WORK TASK = Output every record exactly and leave each picture out.

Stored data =

^^^^^^^^

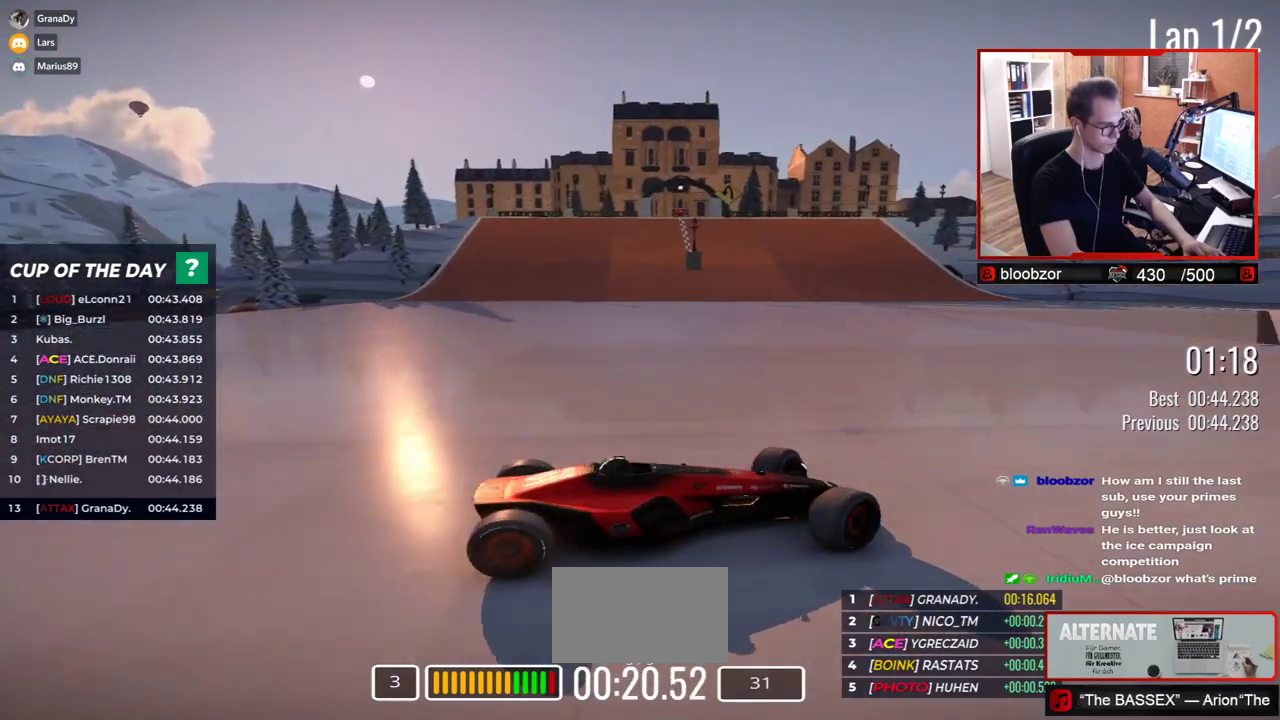
{"keys": ["left", "up"], "events": [[267, "up", "up"], [383, "up", "down"]]}
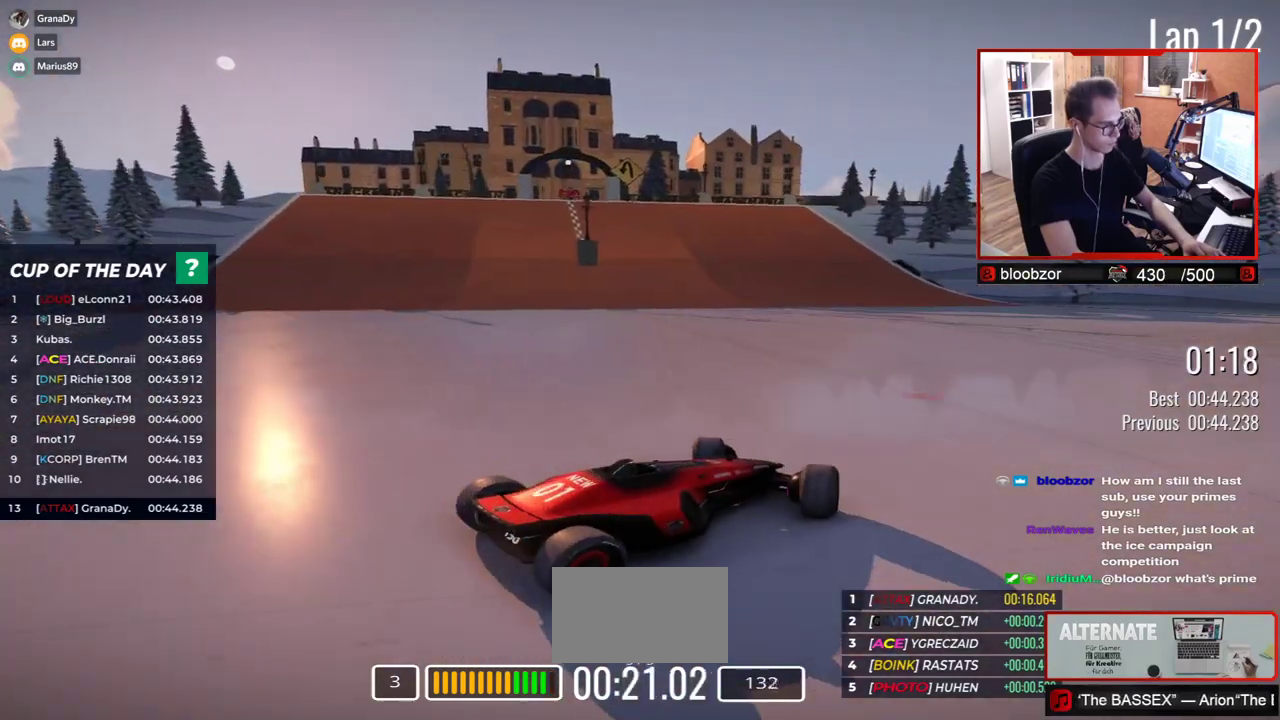
{"keys": ["up"], "events": [[150, "left", "up"], [300, "left", "down"], [500, "left", "up"]]}
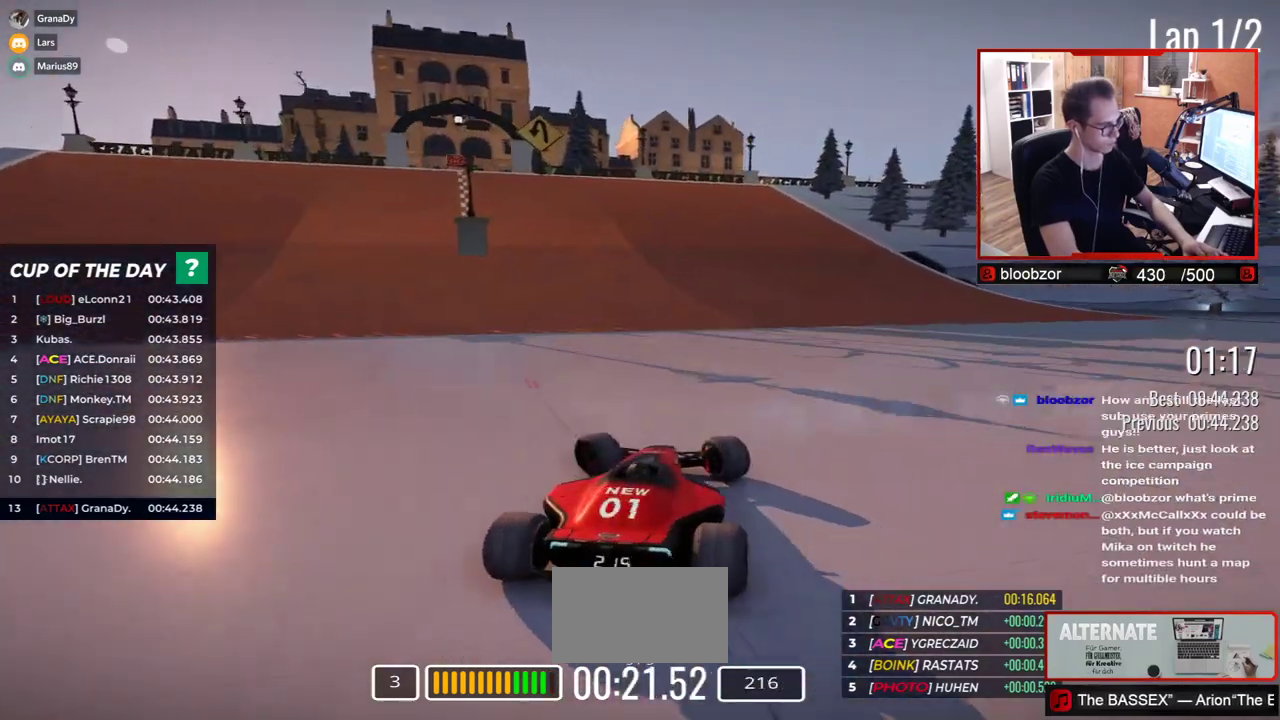
{"keys": ["left", "up"], "events": [[67, "left", "down"]]}
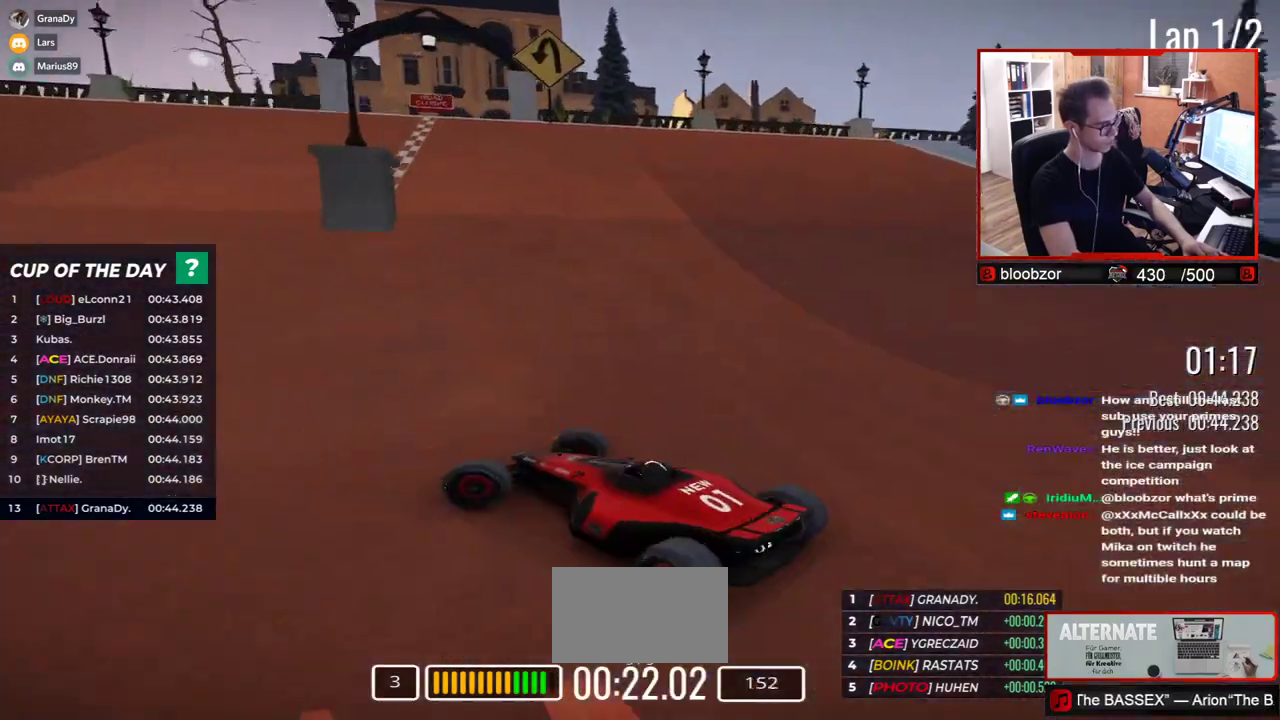
{"keys": ["left", "up"], "events": []}
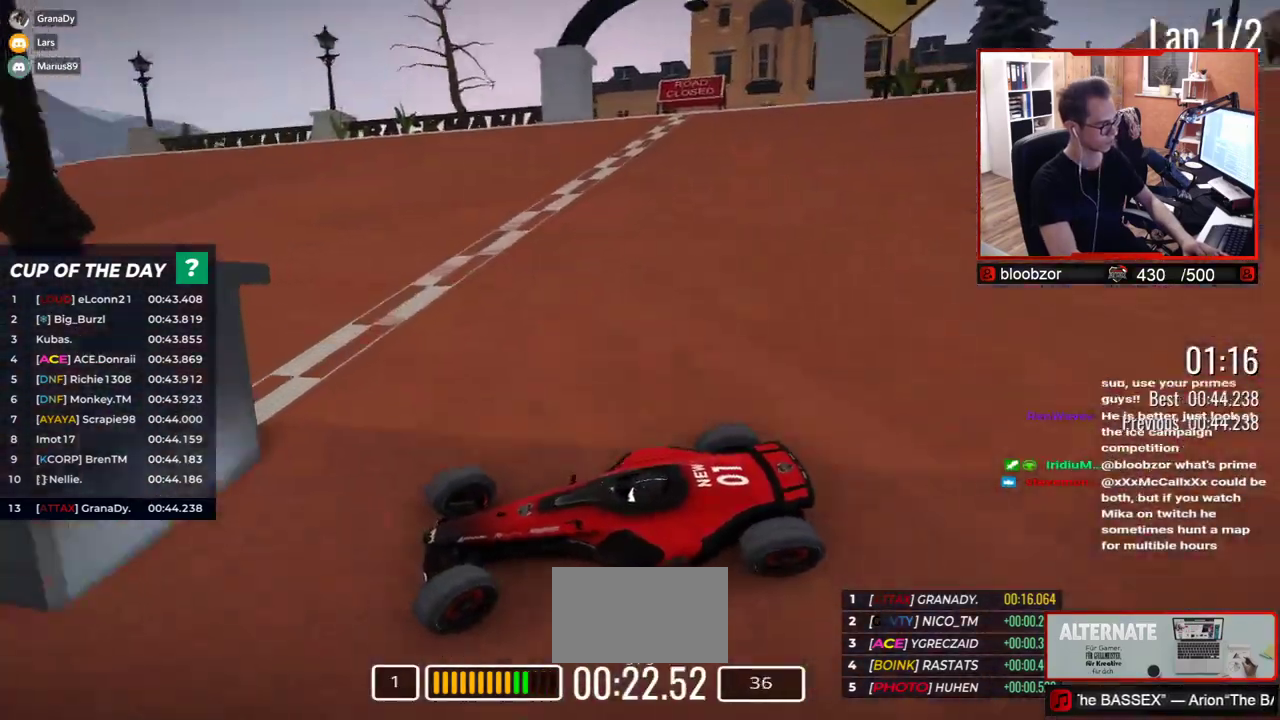
{"keys": ["right", "up"], "events": [[417, "left", "up"], [417, "right", "down"]]}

^^^^^^^^

WRITTEN RESPONSE =
{"keys": ["left", "up"], "events": [[267, "up", "up"], [383, "up", "down"]]}
{"keys": ["up"], "events": [[150, "left", "up"], [300, "left", "down"], [500, "left", "up"]]}
{"keys": ["left", "up"], "events": [[67, "left", "down"]]}
{"keys": ["left", "up"], "events": []}
{"keys": ["right", "up"], "events": [[417, "left", "up"], [417, "right", "down"]]}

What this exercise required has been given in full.